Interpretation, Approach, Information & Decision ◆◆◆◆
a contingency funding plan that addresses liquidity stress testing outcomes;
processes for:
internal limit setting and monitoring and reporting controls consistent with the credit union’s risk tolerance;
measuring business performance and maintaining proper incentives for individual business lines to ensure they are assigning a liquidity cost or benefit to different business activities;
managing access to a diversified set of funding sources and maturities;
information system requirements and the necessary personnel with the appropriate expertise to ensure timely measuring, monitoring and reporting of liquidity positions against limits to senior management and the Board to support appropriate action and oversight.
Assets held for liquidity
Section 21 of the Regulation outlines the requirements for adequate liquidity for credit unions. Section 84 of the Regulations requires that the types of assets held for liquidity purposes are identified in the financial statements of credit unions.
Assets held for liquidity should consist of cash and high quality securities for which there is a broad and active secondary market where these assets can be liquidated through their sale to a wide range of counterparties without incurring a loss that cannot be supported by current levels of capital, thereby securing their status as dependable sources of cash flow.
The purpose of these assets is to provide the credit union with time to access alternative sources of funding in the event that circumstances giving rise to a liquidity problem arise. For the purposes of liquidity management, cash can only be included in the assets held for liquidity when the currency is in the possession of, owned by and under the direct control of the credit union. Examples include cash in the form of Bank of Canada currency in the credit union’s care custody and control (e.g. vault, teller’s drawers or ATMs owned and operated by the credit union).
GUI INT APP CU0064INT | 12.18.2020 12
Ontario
--
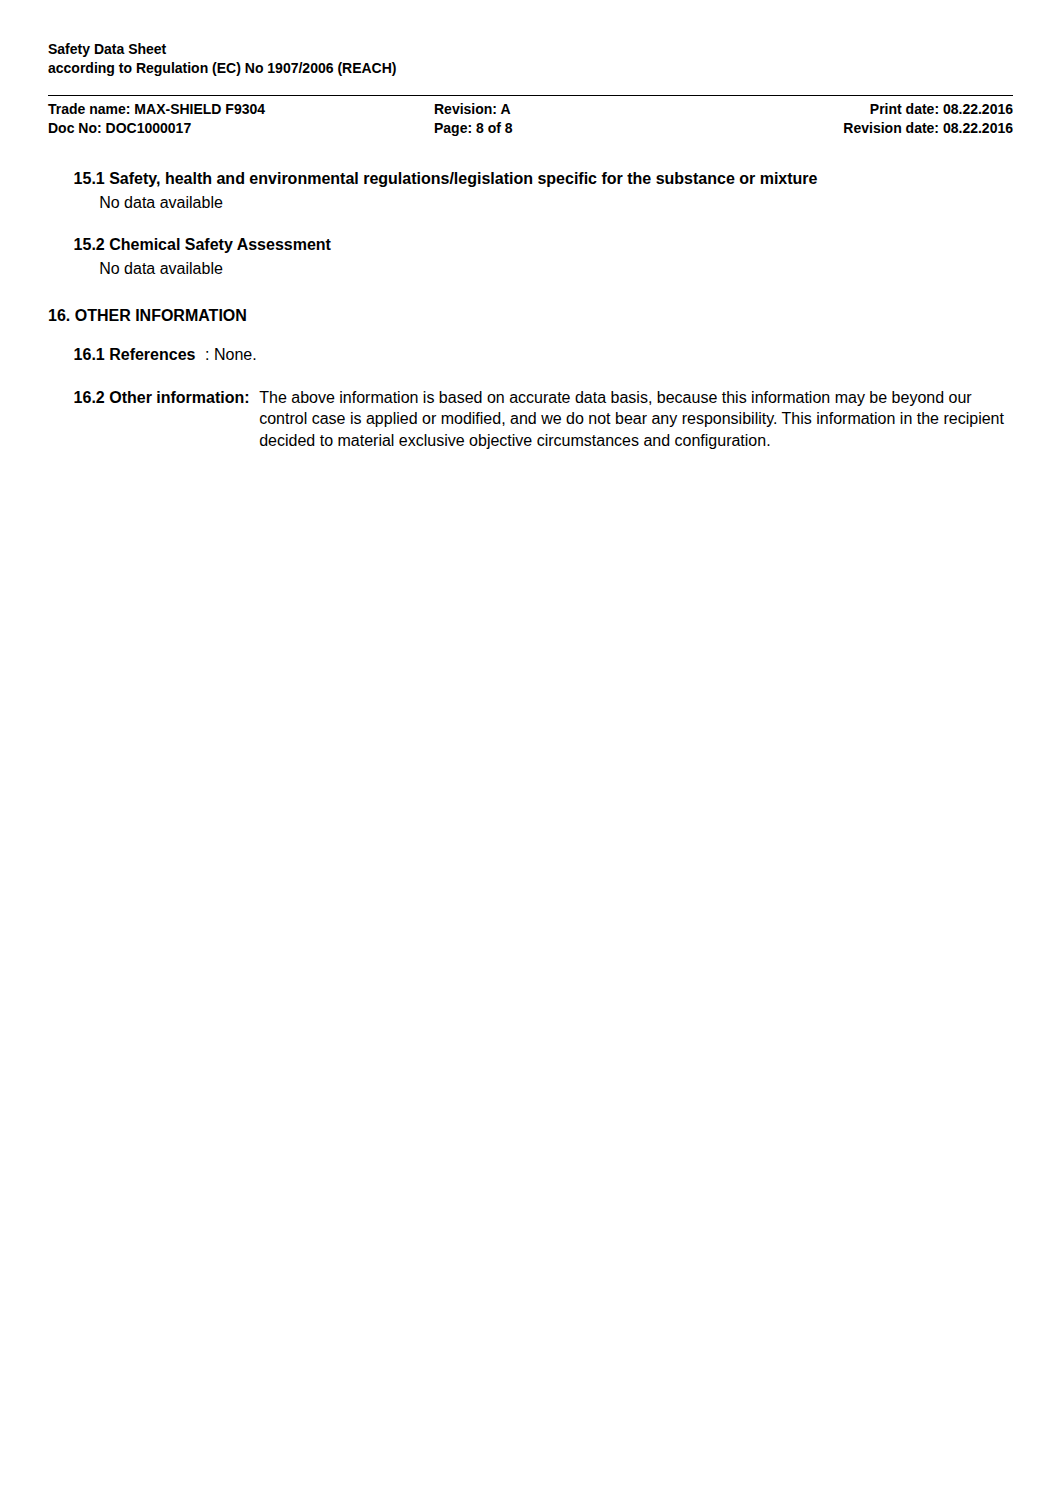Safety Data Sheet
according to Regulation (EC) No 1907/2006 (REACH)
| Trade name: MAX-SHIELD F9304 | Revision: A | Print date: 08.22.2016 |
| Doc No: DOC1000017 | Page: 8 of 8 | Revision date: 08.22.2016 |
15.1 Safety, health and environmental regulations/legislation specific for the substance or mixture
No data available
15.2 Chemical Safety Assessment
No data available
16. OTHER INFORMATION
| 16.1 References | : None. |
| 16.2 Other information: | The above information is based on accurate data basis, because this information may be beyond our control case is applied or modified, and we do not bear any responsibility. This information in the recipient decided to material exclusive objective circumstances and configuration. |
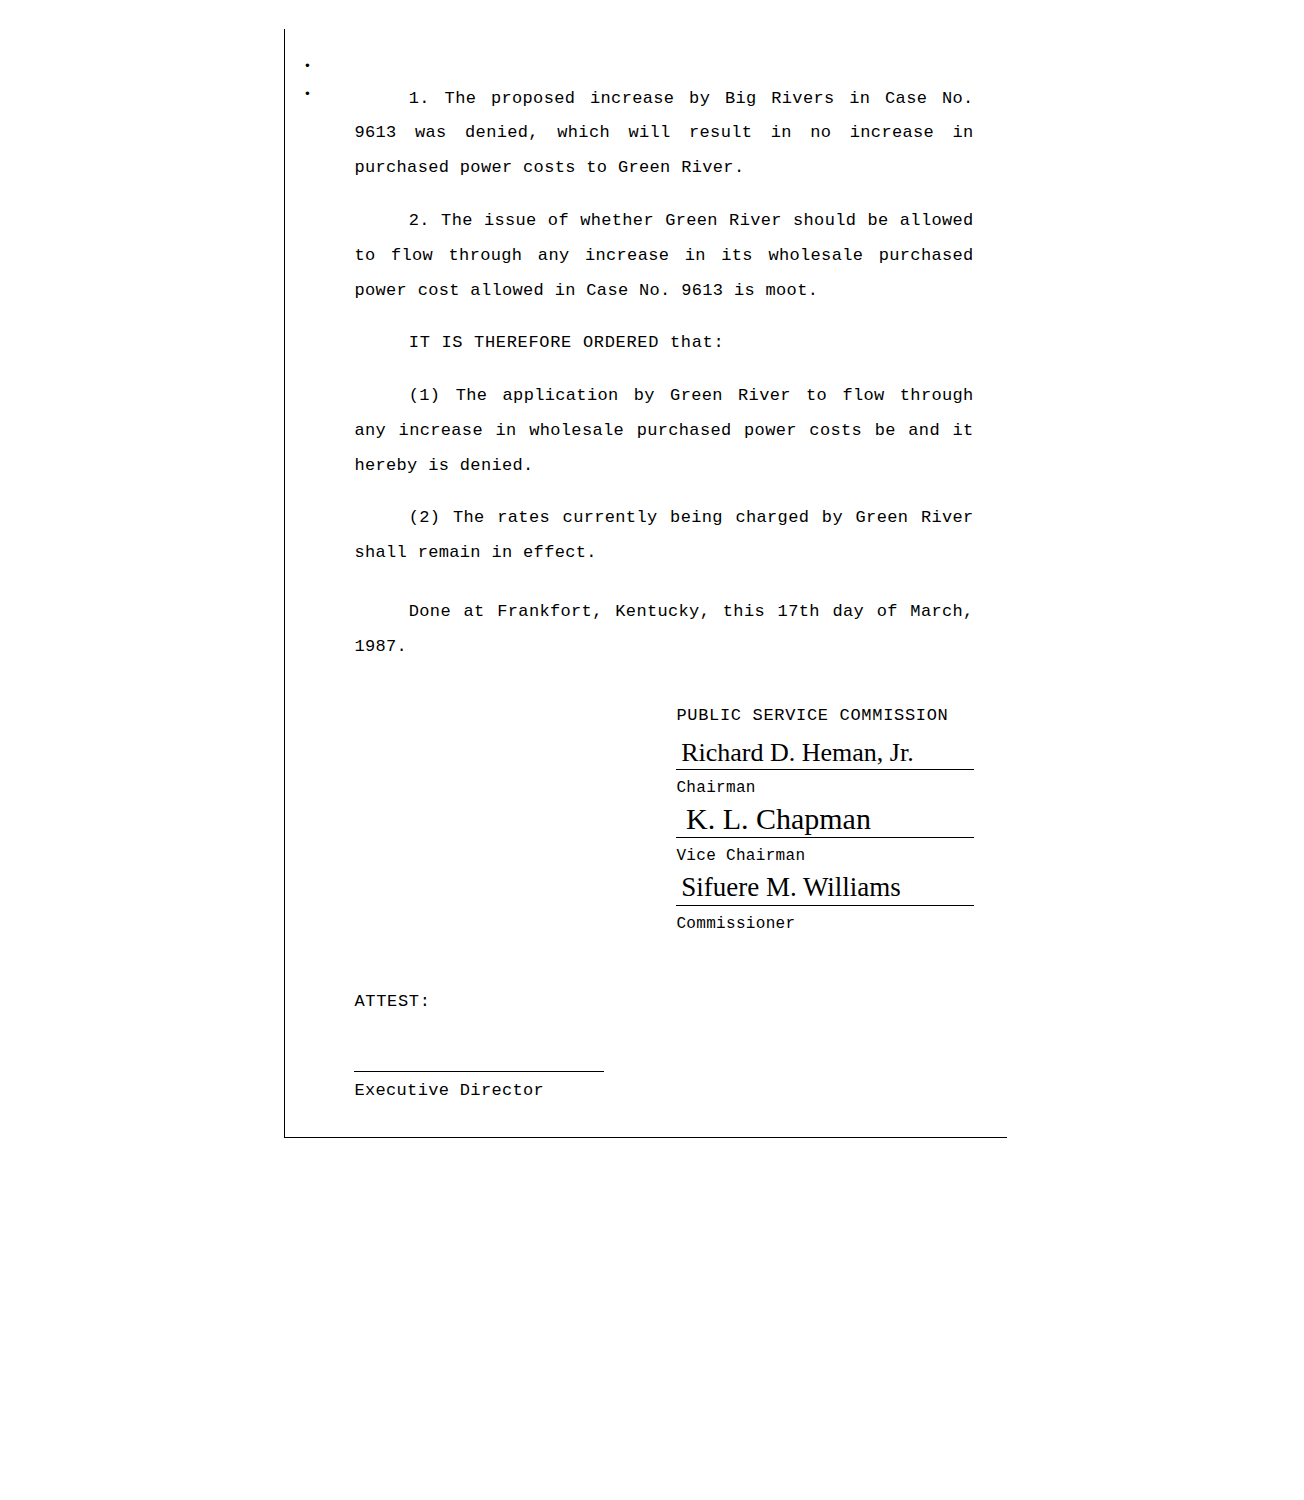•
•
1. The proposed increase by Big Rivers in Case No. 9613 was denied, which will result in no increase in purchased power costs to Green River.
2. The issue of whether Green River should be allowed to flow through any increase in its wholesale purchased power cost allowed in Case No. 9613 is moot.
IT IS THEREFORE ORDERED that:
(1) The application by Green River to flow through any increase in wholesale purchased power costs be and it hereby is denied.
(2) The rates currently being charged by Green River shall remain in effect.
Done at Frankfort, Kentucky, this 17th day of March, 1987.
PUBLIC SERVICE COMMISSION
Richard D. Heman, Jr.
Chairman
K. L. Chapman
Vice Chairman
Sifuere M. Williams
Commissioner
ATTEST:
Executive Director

■ EXERCISE AIM ■
In the listing above, find each line with the word "funding" and copy it.

■ ANSWER BOX ■
a contingency funding plan that addresses liquidity stress testing outcomes;
managing access to a diversified set of funding sources and maturities;
The purpose of these assets is to provide the credit union with time to access alternative sources of funding in the event that circumstances giving rise to a liquidity problem arise. For the purposes of liquidity management, cash can only be included in the assets held for liquidity when the currency is in the possession of, owned by and under the direct control of the credit union. Examples include cash in the form of Bank of Canada currency in the credit union’s care custody and control (e.g. vault, teller’s drawers or ATMs owned and operated by the credit union).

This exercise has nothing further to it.